What if we told you there are some simple healthy food swaps you can make to start losing weight? It’s true! When you implement the smart swaps we’ve listed below, you can enjoy the flavors you love while eating foods that bring a lot of health benefits to your diet. Read on to start swapping and losing weight.
For a veggie boost
- Instead of a taco shell, do a lettuce wrap. One of the main benefits of doing a lettuce wrap is that it cuts down on calories. Lettuce also has beneficial nutrients like vitamins A and C. Give iceberg lettuce, romaine, or large spinach leaves a try to change up the flavor and texture of your wraps.
- Instead of pasta, use spaghetti squash or zucchini noodles. Both spaghetti squash and zucchini are great low-carb alternatives. Spaghetti squash is low in calories and high in fiber. It is also a lot of vitamins, minerals, and antioxidants. Zucchini is also low in calories and full of vitamin C, potassium, and magnesium. Slice your zucchini into thin ribbons or use a spiralizer for a pasta-like dish.
- Instead of rice, try cauliflower rice. Cauliflower has earned the title of most versatile veggie. This vegetable can be riced, mashed, or even blended into smoothies. It has a ton of nutrients, is high in fiber, and is a great source for antioxidants.
To get some heart-healthy fats
- Instead of mayo, sub in avocado. Did you know this healthy food swap is technically a fruit?! This unique fruit is high in healthy fats. Avocados are also full of nutrients like vitamins K and C. And, an avocado has more potassium than a banana. Spread this super fruit on your sandwiches and wraps or top your salads with it for a flavorful boost in nutrients.
Reduce the added sugar in your diet
- Instead of soda, drink sparkling water. The benefits of drinking this swap is that contains no sugar or calories. Sparkling water is hydrating and can also improve digestion. Add some flavor to your sparkling water and get a boost of energy with our H2Energy.

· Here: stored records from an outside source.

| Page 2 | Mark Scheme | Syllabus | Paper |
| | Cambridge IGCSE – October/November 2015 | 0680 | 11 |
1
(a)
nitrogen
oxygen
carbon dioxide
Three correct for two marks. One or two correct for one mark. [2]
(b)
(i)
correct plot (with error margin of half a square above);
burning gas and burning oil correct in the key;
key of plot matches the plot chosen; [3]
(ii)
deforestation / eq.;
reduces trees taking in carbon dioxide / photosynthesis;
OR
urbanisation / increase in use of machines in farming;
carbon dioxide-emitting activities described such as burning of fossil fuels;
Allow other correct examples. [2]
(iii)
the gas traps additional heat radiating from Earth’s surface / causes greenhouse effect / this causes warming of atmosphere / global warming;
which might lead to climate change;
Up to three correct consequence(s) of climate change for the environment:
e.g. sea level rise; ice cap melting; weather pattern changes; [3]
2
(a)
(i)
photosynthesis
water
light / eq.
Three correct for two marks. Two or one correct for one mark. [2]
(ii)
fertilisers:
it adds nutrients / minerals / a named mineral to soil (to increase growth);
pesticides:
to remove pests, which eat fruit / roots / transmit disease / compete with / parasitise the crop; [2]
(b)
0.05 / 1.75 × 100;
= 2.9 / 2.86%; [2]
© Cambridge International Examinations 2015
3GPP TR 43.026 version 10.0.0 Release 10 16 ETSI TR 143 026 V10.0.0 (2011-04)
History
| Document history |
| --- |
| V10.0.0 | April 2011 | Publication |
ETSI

- Instead of ice cream, dish up greek yogurt with fruit. Greek yogurt is lower in sugar, higher in protein, and packed with probiotics (which are great for gut health). Greek yogurt is also packed with vitamin B12, which is needed for energy and healthy brain function. Top your yogurt with berries for antioxidants, fiber, and nutrients.
- Instead of a candy bar, eat energy bites or a protein bar. Hankering for something sweet? Reach for energy bites or a protein bar. (Profile members say Profile protein bars taste like candy!) These two options keep the sugar low while being high in protein, fiber, healthy fats, and nutrients. Both are the perfect snack!
Get more fiber
- Instead of a potato, use jicama. Wait … jicama what?! Jicama is a root vegetable like a potato; and, it can be cooked in similar ways to a potato. It is packed with nutrients, fiber, and antioxidants while being low in sugar, calories, and fats. Here is our favorite jicama recipe.
- Instead of potato chips, snack on popcorn. When air-popped and lightly-seasoned, popcorn is one of our favorite healthy food swaps. It is a great healthy snack option. It is full of fiber, packed with protein, gluten-free, and low in calories. Since it is high in fiber, it is more filling.
For plant-based alternatives
- Instead of milk, use unsweetened almond milk. Almond milk is a great plant-based alternative. It is low in calories and sugar while being high in vitamin E. One cup of almond milk provides 20-45% of the recommended daily intake for calcium. You can easily swap milk for almond milk in recipes and smoothies.
- Instead of eggs, sub in ground flax. Flax is healthy food swap that is loaded with nutrients, high in omega-3 fats, rich in dietary fiber, and contain high-quality protein. Flax seeds are known to help with digestion and can also lower cholesterol levels and blood pressure. When you’re replacing eggs in a recipe with ground flax, you can create a ‘flax egg.’ On the blog Jessica in the Kitchen, she makes a flax egg by mixing 1 tablespoon of ground flax with 3 tablespoons of water and putting in the fridge for 15 minutes.